Recorded information:

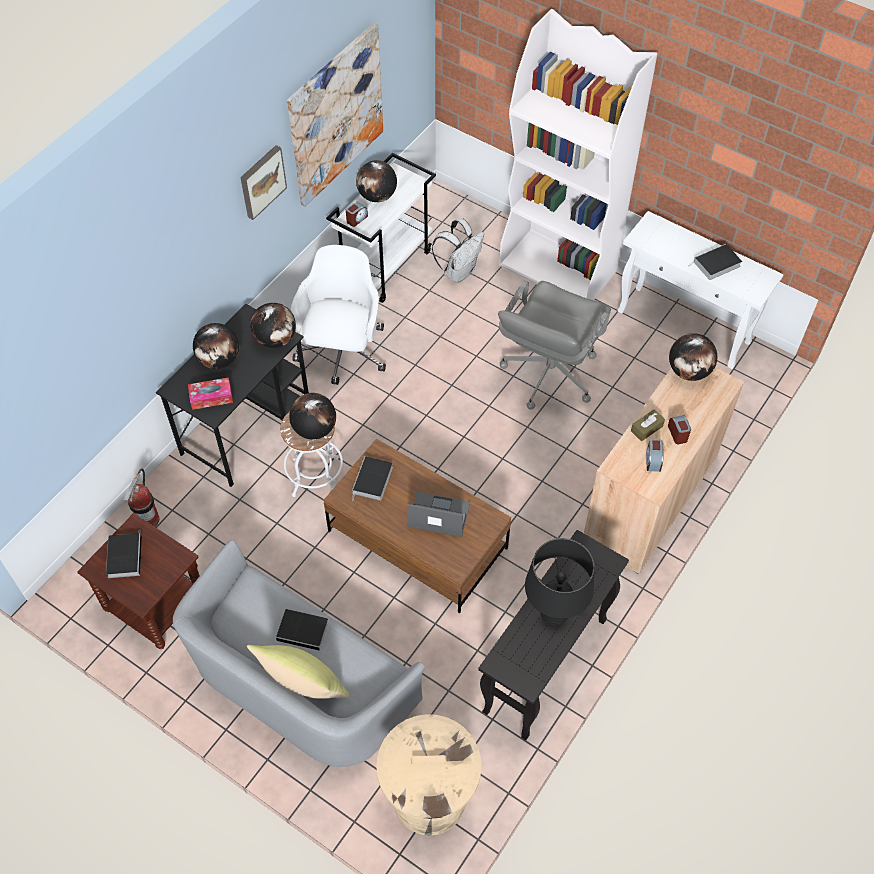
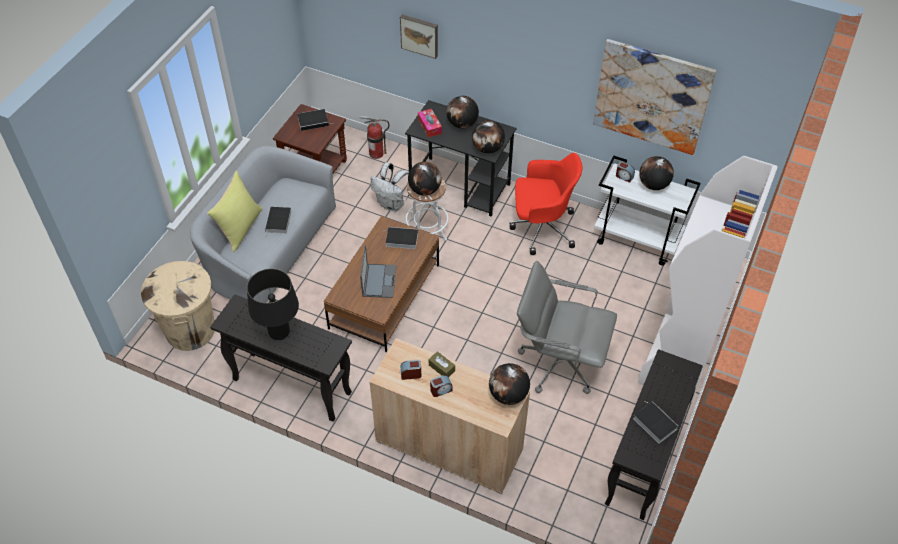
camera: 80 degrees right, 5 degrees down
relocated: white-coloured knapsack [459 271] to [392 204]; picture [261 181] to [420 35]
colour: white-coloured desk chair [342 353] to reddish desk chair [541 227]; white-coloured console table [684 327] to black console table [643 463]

Brief:
Each line from the one containing "relocated: white-coloured knapsack" to the end of the listing above must be printed exactly, and no other line may appear.

Response for this exercise:
relocated: white-coloured knapsack [459 271] to [392 204]; picture [261 181] to [420 35]
colour: white-coloured desk chair [342 353] to reddish desk chair [541 227]; white-coloured console table [684 327] to black console table [643 463]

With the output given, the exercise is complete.